Hello all.  We've been reading all the posts about importing an RV into the UK but none seem to answer our particular questions.  We are US citizens and we want to ship an RV to Europe to keep there for perhaps 5 years while we use it as a "vacation" home.  When we're done we're thinking we'd like to sell it in the UK rather than ship it back.  This would likely be a rig that's over 10 years old when we sell, perhaps a year 2006 or older vehicle.  It would be no more than 25 ft long and 7.5 ft wide, a small rig similar to the Winnebago View or the older Vista.  We'll have had it in the EU for several years.  We would have done all the "convenience" conversions; propane, electrical, water and sewer before shipping

1. Is it even possible for us to sell it?
2. If we sold it in the UK would we or the buyer need to pay the VAT (17.5%) and customs duty (10%) even though it's already there and it's effectively a used vehicle?
3. Would these be paid on the selling price or the value the rig had when we originally shipped it?
4. We're reading that there is some sort of new test that may or may not be required as of April 2012.  If this is true would it apply to older vehicles and what does it entail?
5. From what we've researched it seems that a US rigs typically sell at anywhere between 107% to 125% of their US value as expressed in pounds.  In other words a $20,000 unit may sell at 20,000 GBP*1.25 = 25,000 GBP.  Correct?

We understand the primary safety conversion that must be done involves the lights, in particular the rear lights.  Some of the terms used in the forums are different from ours so we wanted to make sure we understand the conversion requirements.

Material provided
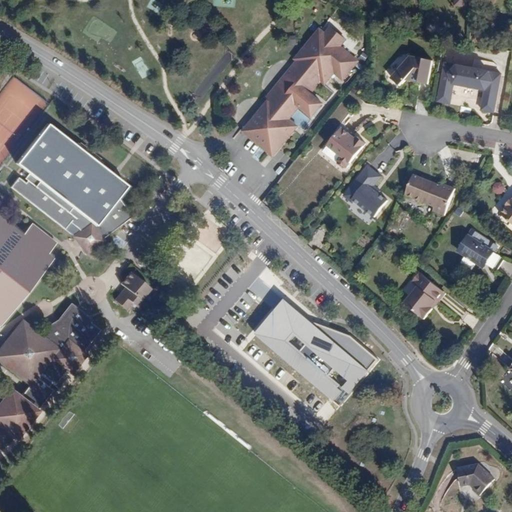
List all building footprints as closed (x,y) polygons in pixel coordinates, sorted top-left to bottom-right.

Tasks to carry out
a – In the post about shipping an RV to the UK, what maximum length and width do the writers give for their rig?
b – Carry on the post about shipping an RV to the UK, picking up right after its final sentence.
The material has no connection to the forum post about shipping an RV to the UK.

Results of the exercise
a – No more than 25 ft long and 7.5 ft wide.

b –
For the headlights we could either attempt to pivot them to the proper alignment or attach plastic lenses that redirect the beam.  No changes on the turn signal are required.

For the rear:
The reverse lights, colored white in the US, need no changes at all.
The brake lights, turn signal, and the nighttime taillights must all be physically separate lenses, bulbs etc., not just a change from dim to bright.  The red color is still correct.
You have some sort of extra "fog" light?  What color?  Where is it mounted?  Does it turn on at the same time as the headlights and running lights?

Running lights. 
In the US we have 4 to 5 along the top front and back edges.  Is this sufficient?  Sometimes we have ones on the top corners of each side but that's not always the case.  Are these required?  Typically these are red, is this correct in the UK?  These running lights turn on only when the headlights are turned on and are not turned on separately.  Do these need an individual switch?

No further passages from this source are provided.